Appellant has failed to prove the applicability of any of the exceptions to the PCRA's time restrictions. Appellant contends that his PCRA falls under the exception of subsection 9545(b)(1)(iii) because the United States Supreme Court recognized a new constitutional right in Miller v. Alabama, 132 S.Ct. 2455 (2012). In Miller, the high court held that mandatory sentences of life without parole "for those under the age of 18 at the time of their crimes violates the Eighth Amendment's prohibition against 'cruel and unusual punishment.'" Miller, 132 S.Ct. at 2460. Appellant asserts that the Miller decision should be applied retroactively to his life sentence.
Appellant's claim fails for two reasons. First, our review of the record supports the PCRA court's conclusion that Miller is inapplicable to Appellant's case because Appellant was not a juvenile when he committed the murders. See Pa.R.Crim.P. 907 Notice, 3/8/13 at 1. Within his reply brief, Appellant argues that the Miller decision should encompass those whose brains were "immature" at the time of the murders, even though chronologically over the age of eighteen. Response to 'Brief of Appellee', at 6. Citing various Pennsylvania statutes and constitutional provisions, Appellant further asserts that the "Pennsylvania Legislators have yet to apply or describe what the citizens of this Commonwealth determine to be a specific age between a minor and an adult." Id. at 7. Appellant therefore asks this Court to place his PCRA "in abeyance until such time as when a final determination becomes the Rule of Law." Id.

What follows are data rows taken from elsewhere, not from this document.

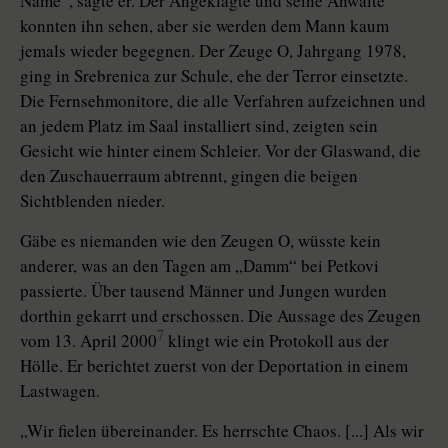
Name“, sagte er. Der Angeklagte und seine Anwälte
konnten ihn sehen, aber sie werden dem Mann kaum
jemals wieder begegnen. Der Zeuge O, Jahrgang 1978,
ging in Srebrenica zur Schule, ehe der Terror einsetzte.
Die Fernsehmonitore, die alle Verfahren aufzeichnen und
an jedem Platz im Saal installiert sind, zeigten sein
Gesicht wie hinter einem Schleier. Vor der Glaswand, die
den Zuschauerraum abtrennt, gingen die beigen
Sichtblenden nieder.
Gäbe es niemanden wie den Zeugen O, wüsste kein
anderer, was an den Tagen am „Damm“ bei Petkovi
passierte. Über tausend Männer und Jungen wurden
dorthin gekarrt und erschossen. Die Aussage des Zeugen
7
vom 13. April 2000
klingt wie ein Protokoll aus der
Hölle. Er berichtet zuerst von der Deportation in einem
Lastwagen.
„Wir fielen übereinander. Es herrschte Chaos. [...] Als wir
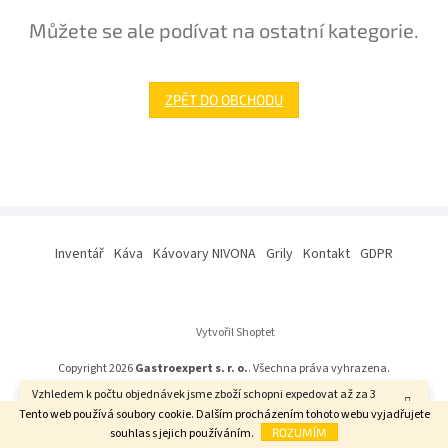
Můžete se ale podívat na ostatní kategorie.
ZPĚT DO OBCHODU
Z
á
Inventář
Káva
Kávovary NIVONA
Grily
Kontakt
GDPR
p
a
t
í
Vytvořil Shoptet
Copyright 2026
Gastroexpert s. r. o.
. Všechna práva vyhrazena.
Vzhledem k počtu objednávek jsme zboží schopni expedovat až za 3
týdny. Děkujeme za pochopení.
Tento web používá soubory cookie. Dalším procházením tohoto webu vyjadřujete
souhlas s jejich používáním.
ROZUMÍM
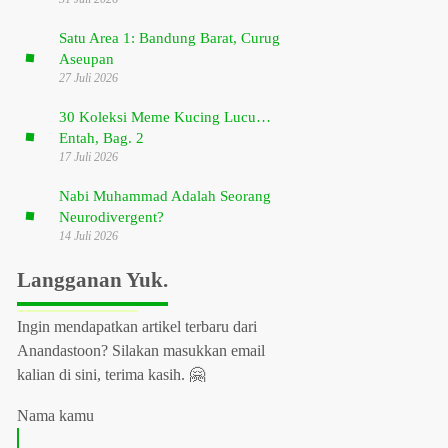
Satu Area 1: Bandung Barat, Curug
Aseupan
27 Juli 2026
30 Koleksi Meme Kucing Lucu…
Entah, Bag. 2
17 Juli 2026
Nabi Muhammad Adalah Seorang
Neurodivergent?
14 Juli 2026
Langganan Yuk.
Ingin mendapatkan artikel terbaru dari
Anandastoon? Silakan masukkan email
kalian di sini, terima kasih. 🤗
Nama kamu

Recently, this Court addressed Appellant's issue and explained:
Appellants, in their second issue, contend that because Miller created a new Eighth Amendment right, that those whose brains were not fully developed at the time of their crimes are free from mandatory life without parole sentences, and because research indicates that the human mind does not fully develop or mature until the age of 25, it would be a violation of equal protection for the courts to treat them or anyone else with an immature brain, as adults. Thus, [Appellants] conclude that the holding in Miller should be extended to them as they were under the age of 25 at the time of the murder and, as such, had immature brains. Appellants' Briefs at 13-16. However, we need not reach the merits of Appellants' argument, as their contention that a newly-recognized right should be extended to others does not render their petition timely pursuant to section 9545(b)(1)(iii).

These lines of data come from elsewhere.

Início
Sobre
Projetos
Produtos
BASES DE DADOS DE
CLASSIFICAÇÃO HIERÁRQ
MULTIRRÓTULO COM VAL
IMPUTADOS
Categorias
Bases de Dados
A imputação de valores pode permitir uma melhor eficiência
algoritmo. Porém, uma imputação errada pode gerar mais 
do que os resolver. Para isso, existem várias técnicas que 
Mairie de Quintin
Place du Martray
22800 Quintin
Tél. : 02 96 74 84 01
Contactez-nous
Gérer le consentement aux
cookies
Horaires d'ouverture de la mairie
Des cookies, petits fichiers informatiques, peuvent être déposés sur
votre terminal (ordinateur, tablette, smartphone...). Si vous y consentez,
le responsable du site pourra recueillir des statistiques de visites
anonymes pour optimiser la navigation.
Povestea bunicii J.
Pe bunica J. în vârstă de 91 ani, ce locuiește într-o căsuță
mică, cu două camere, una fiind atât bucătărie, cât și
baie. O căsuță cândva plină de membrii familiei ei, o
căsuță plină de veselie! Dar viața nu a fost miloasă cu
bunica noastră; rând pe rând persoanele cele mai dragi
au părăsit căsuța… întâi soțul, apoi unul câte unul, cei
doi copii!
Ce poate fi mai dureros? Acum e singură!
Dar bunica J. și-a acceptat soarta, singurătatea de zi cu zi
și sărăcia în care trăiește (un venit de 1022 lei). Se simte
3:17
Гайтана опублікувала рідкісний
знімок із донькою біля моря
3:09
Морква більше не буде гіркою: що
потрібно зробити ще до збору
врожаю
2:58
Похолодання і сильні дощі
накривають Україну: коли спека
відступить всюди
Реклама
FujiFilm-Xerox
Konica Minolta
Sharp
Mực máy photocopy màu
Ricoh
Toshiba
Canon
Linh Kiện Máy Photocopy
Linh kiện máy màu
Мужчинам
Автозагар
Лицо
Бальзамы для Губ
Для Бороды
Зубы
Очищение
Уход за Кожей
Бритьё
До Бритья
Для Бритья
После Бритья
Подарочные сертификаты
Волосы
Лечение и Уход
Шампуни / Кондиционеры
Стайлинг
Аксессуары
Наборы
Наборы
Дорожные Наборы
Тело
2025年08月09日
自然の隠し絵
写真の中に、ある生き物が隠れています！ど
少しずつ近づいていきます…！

Commonwealth v. Cintora, 69 A.3d 759, 764 (Pa.Super. 2013). The same holds true in Appellant's case.
Second, our Supreme Court has recently determined that the Miller decision should not be applied retroactively. See generally, Commonwealth v. Cunningham, 2013 Pa. LEXIS 2546, ___A.3d ___(Pa. 2013). Thus, even if Appellant was a juvenile at the time he committed the murders, the Miller holding would not apply to him, since his judgment of sentence became final over twenty years ago.
In sum, Appellant's PCRA petition is facially untimely, and he has failed to meet his burden of proof with regard to any exception to the timeliness requirements of the PCRA. Thus, the PCRA court properly dismissed Appellant's latest petition for post-conviction relief.